### Prompt
Update the material below by replacing each instance of "bar" with "column" and keeping every other word as it stands. Omit the pictures from your answer.
*** Opening of Data records ***
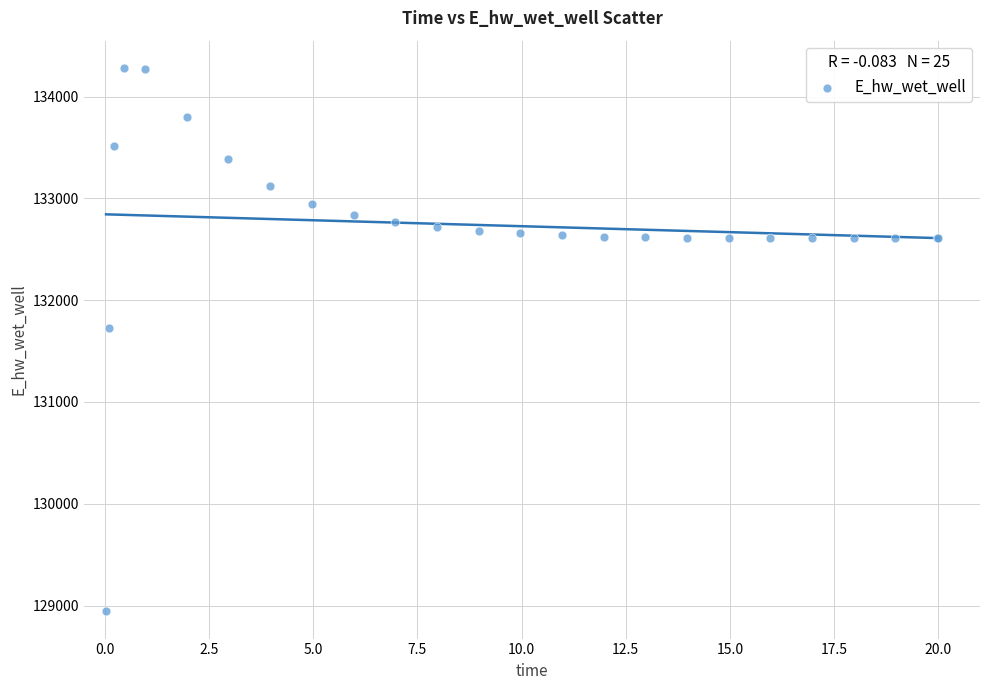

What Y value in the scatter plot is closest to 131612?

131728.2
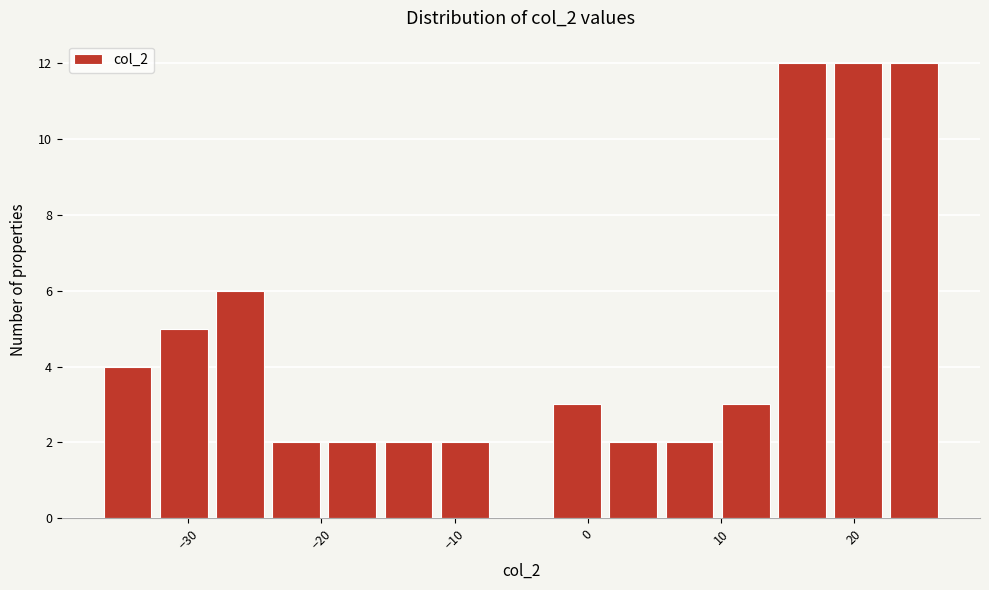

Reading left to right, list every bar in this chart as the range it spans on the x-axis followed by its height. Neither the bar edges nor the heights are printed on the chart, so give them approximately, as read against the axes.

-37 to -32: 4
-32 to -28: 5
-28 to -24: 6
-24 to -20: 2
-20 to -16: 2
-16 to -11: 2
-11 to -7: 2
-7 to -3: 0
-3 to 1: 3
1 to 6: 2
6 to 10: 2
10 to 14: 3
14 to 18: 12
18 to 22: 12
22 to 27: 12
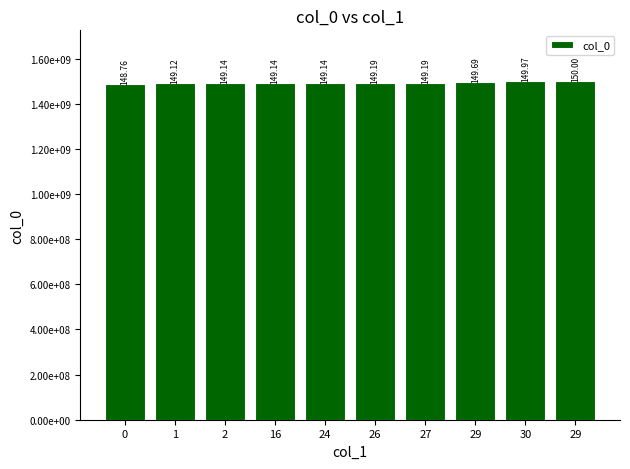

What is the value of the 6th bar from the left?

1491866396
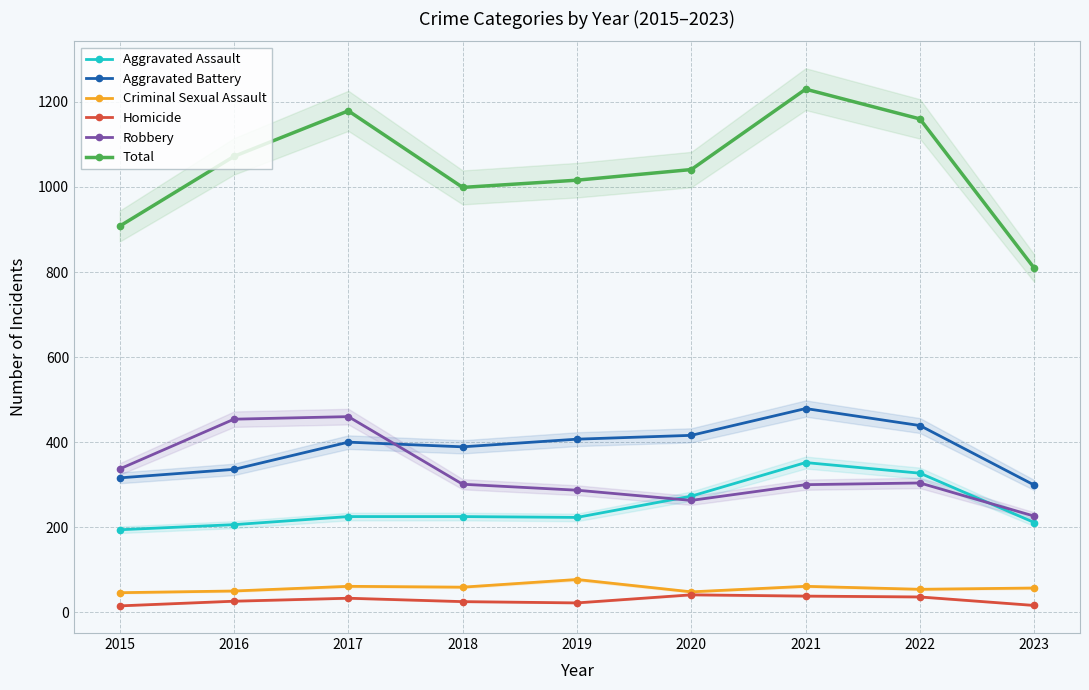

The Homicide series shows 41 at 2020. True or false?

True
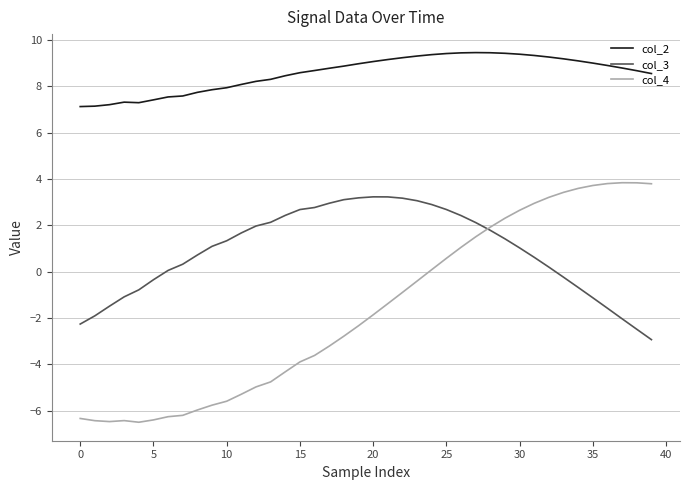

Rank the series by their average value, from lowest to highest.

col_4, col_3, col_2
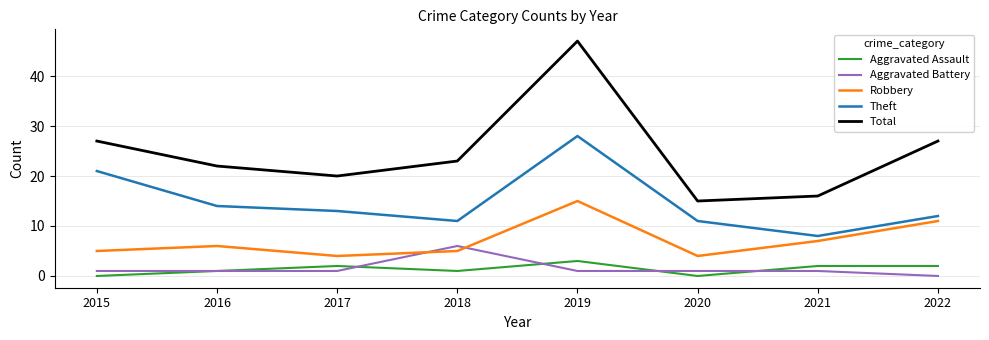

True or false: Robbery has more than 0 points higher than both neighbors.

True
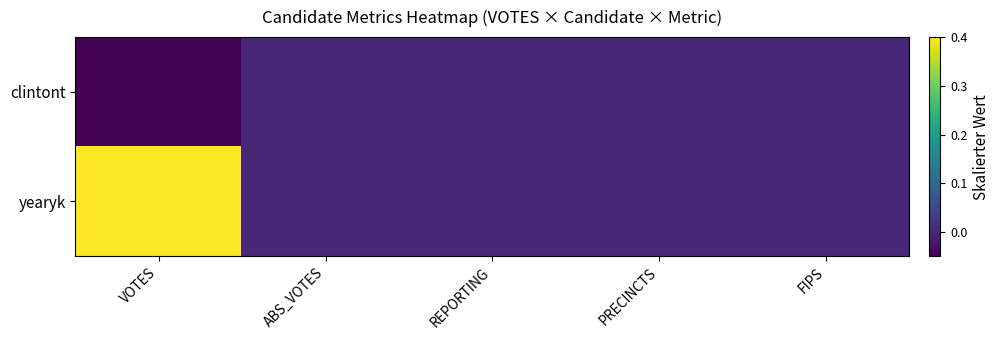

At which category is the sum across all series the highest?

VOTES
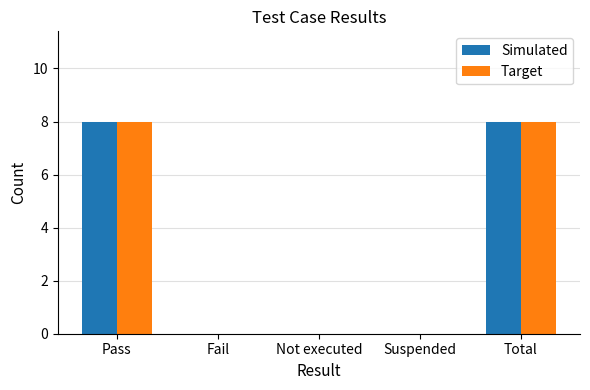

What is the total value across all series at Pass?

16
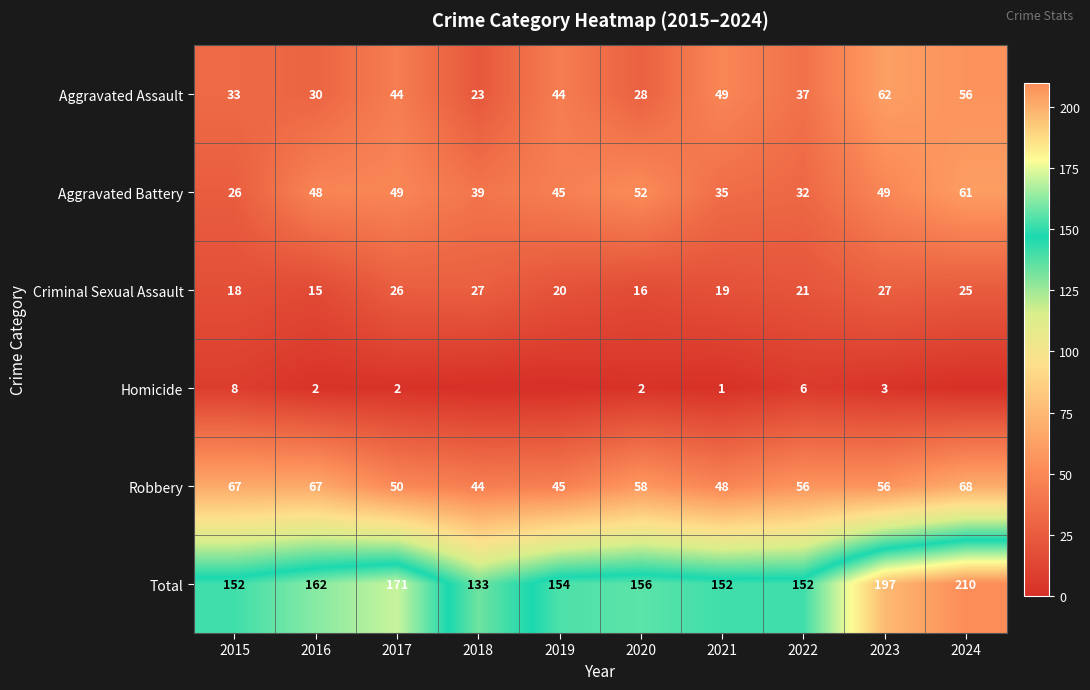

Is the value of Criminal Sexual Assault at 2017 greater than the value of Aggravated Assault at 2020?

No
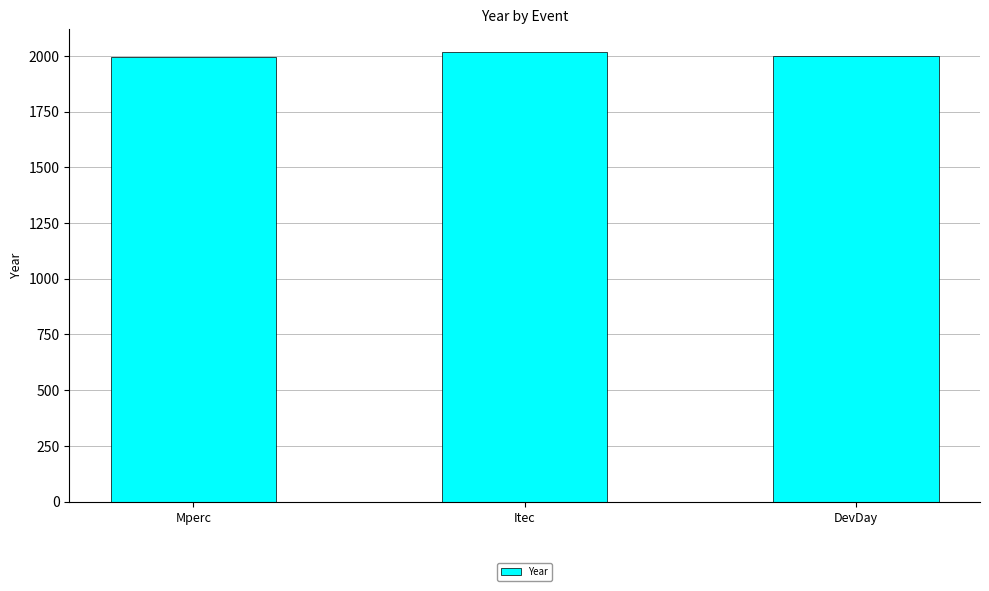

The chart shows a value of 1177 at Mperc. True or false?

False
*** Close of Data records ***
### Solution to this task
What Y value in the scatter plot is closest to 131612?

131728.2

Reading left to right, list every column in this chart as the range it spans on the x-axis followed by its height. Neither the column edges nor the heights are printed on the chart, so give them approximately, as read against the axes.

-37 to -32: 4
-32 to -28: 5
-28 to -24: 6
-24 to -20: 2
-20 to -16: 2
-16 to -11: 2
-11 to -7: 2
-7 to -3: 0
-3 to 1: 3
1 to 6: 2
6 to 10: 2
10 to 14: 3
14 to 18: 12
18 to 22: 12
22 to 27: 12

What is the value of the 6th column from the left?

1491866396

The Homicide series shows 41 at 2020. True or false?

True

Rank the series by their average value, from lowest to highest.

col_4, col_3, col_2

True or false: Robbery has more than 0 points higher than both neighbors.

True

At which category is the sum across all series the highest?

VOTES

What is the total value across all series at Pass?

16

Is the value of Criminal Sexual Assault at 2017 greater than the value of Aggravated Assault at 2020?

No

The chart shows a value of 1177 at Mperc. True or false?

False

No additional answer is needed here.